Tropicana Inn & Suites

Anaheim Hotel
The Tropicana stands in high-demand territory, just a third of a mile from the park gate, surrounded by the cheek-by-jowl budget lodgings of Harbor Boulevard.

The Tropicana has a bigger pool than many of these neighbors (and a hot tub, as they all do), surrounded by parking and guest buildings, which are two and three stories high, 197 units in all. (There were only 32 rooms when the current family of owners took over in 1958. The family also owns the nearby Camelot Inn.)

Guests can get coffee and snacks on site at the Cove on Harbor Market. In the lobby you’ll see artworks based on vintage hotel signs. Also, don’t be surprised if staffers say “hello again,” even if it’s your first time there. (I think it’s part of the training.)

Worth noting: One housekeeper volunteered proudly that she’d be there for 20 years — a very good sign, I’d say.
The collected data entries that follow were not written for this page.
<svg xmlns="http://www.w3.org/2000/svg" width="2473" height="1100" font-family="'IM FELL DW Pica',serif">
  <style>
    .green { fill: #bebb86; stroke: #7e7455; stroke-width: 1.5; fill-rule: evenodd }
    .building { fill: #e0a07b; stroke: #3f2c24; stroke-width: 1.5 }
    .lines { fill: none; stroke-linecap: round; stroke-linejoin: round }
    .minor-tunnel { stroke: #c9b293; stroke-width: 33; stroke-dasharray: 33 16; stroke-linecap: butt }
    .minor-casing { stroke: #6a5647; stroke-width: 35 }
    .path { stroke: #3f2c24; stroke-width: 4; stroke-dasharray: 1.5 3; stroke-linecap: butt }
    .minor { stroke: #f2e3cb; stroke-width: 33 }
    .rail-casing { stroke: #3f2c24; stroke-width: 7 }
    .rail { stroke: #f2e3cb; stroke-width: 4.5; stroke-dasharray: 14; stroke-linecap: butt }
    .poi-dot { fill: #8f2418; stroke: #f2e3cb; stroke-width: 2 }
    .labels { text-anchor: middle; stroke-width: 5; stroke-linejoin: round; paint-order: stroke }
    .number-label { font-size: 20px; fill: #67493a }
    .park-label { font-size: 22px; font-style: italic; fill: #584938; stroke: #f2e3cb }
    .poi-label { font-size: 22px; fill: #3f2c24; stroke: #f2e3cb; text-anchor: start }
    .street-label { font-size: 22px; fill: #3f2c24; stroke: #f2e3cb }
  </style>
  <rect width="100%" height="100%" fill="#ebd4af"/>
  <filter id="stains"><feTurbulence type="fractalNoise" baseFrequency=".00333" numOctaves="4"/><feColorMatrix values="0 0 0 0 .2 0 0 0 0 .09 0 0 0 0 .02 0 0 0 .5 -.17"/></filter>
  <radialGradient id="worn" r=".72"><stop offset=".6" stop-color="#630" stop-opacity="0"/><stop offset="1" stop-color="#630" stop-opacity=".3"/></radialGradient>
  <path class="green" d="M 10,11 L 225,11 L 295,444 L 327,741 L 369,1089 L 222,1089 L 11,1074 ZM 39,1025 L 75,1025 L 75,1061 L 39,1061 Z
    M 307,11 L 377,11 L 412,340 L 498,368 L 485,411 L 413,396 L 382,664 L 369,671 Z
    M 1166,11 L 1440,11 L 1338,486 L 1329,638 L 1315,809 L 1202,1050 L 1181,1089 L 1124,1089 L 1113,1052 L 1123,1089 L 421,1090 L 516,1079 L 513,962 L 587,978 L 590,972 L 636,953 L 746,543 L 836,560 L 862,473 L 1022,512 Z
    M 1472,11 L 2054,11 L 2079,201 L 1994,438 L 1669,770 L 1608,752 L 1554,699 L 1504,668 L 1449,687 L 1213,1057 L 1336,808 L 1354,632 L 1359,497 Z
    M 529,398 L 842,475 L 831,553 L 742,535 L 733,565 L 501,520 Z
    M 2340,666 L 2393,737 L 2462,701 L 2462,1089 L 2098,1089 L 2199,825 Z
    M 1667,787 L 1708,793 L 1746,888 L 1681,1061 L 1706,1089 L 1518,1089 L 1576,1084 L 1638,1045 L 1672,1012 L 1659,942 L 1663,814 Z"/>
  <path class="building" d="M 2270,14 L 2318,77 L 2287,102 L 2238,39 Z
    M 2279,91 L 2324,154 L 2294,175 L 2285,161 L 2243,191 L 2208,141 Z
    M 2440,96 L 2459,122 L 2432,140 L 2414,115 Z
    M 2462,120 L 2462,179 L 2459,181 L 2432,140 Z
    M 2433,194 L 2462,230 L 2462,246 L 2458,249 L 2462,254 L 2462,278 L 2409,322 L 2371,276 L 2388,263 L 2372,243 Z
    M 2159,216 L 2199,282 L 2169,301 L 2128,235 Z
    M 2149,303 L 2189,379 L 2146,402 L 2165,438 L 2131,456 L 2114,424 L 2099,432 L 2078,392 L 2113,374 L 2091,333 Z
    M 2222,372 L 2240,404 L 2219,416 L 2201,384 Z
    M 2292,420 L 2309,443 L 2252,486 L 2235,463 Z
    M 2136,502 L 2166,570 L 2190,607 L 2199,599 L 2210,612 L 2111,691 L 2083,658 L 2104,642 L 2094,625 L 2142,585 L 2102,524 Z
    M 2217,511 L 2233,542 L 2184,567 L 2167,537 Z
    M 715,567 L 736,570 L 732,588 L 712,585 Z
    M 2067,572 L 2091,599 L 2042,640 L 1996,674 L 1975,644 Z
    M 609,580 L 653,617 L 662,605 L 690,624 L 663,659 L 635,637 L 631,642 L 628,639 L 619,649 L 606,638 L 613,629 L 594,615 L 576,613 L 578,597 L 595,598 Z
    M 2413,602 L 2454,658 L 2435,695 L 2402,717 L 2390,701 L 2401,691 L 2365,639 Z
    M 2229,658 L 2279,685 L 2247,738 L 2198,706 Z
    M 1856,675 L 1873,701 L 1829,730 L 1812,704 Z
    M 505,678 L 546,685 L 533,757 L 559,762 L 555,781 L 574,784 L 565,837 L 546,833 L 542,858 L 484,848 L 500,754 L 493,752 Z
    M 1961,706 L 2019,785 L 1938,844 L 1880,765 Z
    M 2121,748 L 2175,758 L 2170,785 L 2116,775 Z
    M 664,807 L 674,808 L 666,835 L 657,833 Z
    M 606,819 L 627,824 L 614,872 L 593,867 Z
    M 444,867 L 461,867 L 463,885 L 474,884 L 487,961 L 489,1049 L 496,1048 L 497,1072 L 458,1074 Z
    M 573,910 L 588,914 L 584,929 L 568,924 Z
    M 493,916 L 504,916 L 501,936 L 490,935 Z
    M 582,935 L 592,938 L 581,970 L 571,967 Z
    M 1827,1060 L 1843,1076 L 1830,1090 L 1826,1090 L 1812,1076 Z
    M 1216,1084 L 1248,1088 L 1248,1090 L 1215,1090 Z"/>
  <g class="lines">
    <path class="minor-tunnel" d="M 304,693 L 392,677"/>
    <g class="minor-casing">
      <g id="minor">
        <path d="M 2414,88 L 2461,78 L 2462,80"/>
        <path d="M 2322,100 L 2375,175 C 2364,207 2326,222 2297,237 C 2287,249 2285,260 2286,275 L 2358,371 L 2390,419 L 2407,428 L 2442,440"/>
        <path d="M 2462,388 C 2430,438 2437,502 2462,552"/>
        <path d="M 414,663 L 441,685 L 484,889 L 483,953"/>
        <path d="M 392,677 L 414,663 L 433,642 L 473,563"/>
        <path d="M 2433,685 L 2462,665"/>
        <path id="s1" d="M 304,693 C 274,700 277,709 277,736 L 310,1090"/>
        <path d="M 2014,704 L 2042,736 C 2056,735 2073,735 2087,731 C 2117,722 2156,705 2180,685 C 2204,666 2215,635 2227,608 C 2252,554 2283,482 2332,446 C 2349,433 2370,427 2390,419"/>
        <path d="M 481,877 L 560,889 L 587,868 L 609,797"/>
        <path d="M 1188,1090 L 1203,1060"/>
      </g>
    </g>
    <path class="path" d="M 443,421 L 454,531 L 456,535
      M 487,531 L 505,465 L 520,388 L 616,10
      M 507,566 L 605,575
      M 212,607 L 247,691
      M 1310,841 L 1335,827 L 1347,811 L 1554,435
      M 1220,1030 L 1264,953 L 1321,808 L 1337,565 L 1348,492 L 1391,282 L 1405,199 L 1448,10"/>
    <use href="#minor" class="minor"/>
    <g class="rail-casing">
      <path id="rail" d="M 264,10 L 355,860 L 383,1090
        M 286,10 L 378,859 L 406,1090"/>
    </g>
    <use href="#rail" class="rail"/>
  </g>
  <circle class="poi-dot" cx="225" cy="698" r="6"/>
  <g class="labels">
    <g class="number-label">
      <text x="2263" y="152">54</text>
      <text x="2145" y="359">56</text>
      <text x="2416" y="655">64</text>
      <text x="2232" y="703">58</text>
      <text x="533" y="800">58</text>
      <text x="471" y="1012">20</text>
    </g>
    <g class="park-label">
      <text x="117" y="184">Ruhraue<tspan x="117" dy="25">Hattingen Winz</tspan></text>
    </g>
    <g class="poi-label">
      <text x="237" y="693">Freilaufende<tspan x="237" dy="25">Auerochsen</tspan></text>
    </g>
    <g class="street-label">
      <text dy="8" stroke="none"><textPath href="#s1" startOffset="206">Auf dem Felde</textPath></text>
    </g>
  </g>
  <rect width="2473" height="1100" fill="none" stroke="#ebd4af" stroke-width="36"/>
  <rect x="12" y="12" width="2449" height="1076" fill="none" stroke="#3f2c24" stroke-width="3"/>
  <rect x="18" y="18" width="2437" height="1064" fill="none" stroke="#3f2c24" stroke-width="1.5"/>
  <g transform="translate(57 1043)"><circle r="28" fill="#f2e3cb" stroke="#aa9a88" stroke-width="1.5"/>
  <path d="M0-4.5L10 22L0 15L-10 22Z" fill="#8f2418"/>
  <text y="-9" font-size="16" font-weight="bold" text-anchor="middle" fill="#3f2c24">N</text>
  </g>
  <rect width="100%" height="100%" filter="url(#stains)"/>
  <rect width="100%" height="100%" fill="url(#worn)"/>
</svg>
Units have clever blue-palm wallpaper patterns. The park-view suites have balconies looking toward Disneyland’s fireworks. There are also family suites and kitchen suites. (The two-room kitchen suite, which includes two queen beds in each rooms, holds up to 10 people.)

Spring weekend rates typically start at about $269, plus taxes and $22 parking. No resort fee.